Marisa recibió una llamada del servicio exprés.
De manera intencional, le pidió al repartidor que la esperara fuera de la plaza, y aprovechó que Rubén se metió temprano al baño para darse una ducha, para escabullirse sin que nadie la notara.
Cuando Rubén terminó de bañarse, ya llevaba puesto un traje perfectamente planchado, impecable de pies a cabeza.
Ese día, en el Grupo Olmo había varias reuniones clave por delante.
Sofía tenía el desayuno listo desde temprano.
Rubén se sentó junto a la mesa y, con una mirada desconcertada, preguntó:
—¿Y la señora Olmo?
Sofía no pudo evitar soltar una risita.

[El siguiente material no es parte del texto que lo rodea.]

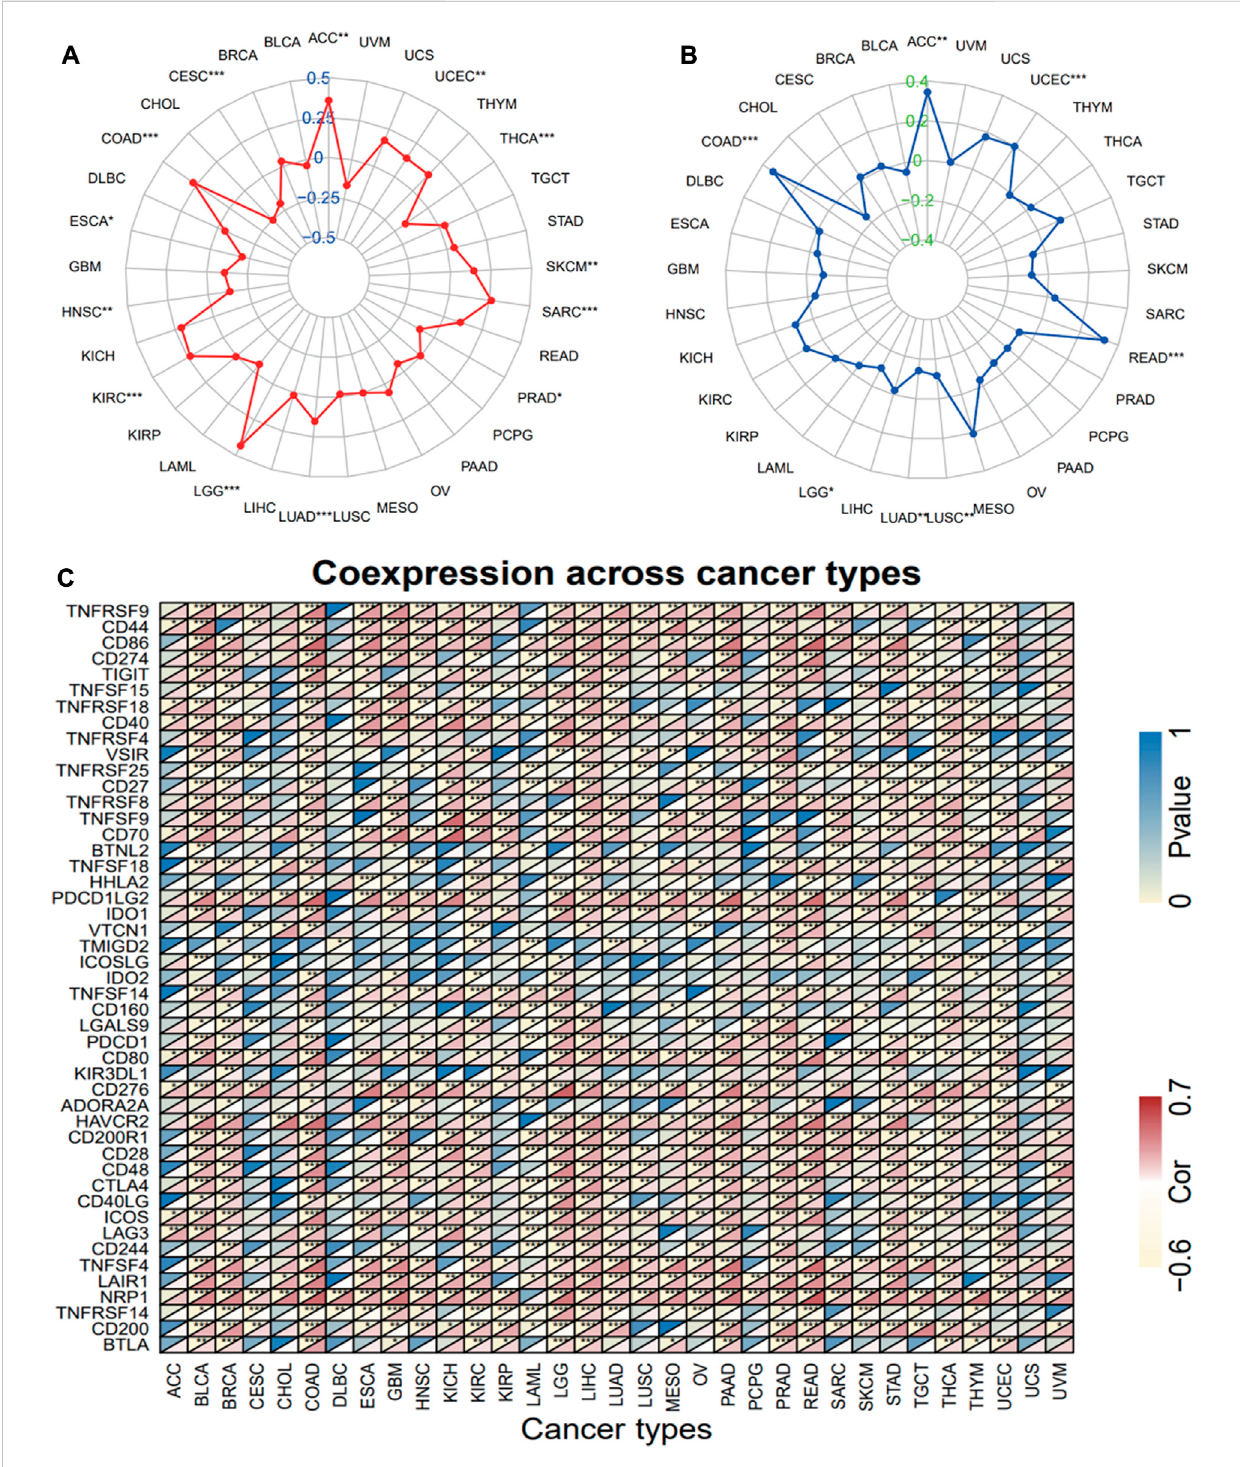
FIGURE 5 CorrelationbetweenTMB,MSI,andICGsandIKBIPexpression. (A) RelationshipbetweenTMBandIKBIPexpression. (B) MSIandIKBIPexpressionare correlated. (C) Relationship between ICGs and IKBIP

El joven parecía tener una predilección especial por las damas, y eso de llamar a Marisa “señora Olmo” no era solo por costumbre, como hacían los demás; a él le gustaba recalcarlo, como si le preocupara que alguien no supiera que ella era la señora Olmo.
—La señora dijo que tenía que recoger un paquete, fue a la entrada por él. Yo creo que ya debe estar de regreso.
Rubén frunció el ceño.
—¿Qué clase de paquete necesita que lo vaya a buscar ella misma?
Sofía negó con la cabeza.
—No tengo idea, pero se fue con mucha prisa. Debe ser algo importante.
A través de la ventana de cristal que daba al jardín, Rubén vio a Marisa regresar con una caja en las manos, actuando de lo más misteriosa.
Justo cuando pensaba saludarla, Marisa bajó la cabeza y se dirigió directo hacia la escalera de caracol.
Rubén se guardó el saludo.
Sofía, viendo la actitud secreta de Marisa, no pudo con su curiosidad.
—¿Qué habrá ido a traer la señora?
Rubén arrugó la frente.
—La señora Olmo también tiene derecho a su privacidad.
No había terminado de decirlo cuando la pantalla de su celular iluminó la mesa: tenía una llamada entrante.
En el identificador aparecía “Alberto”.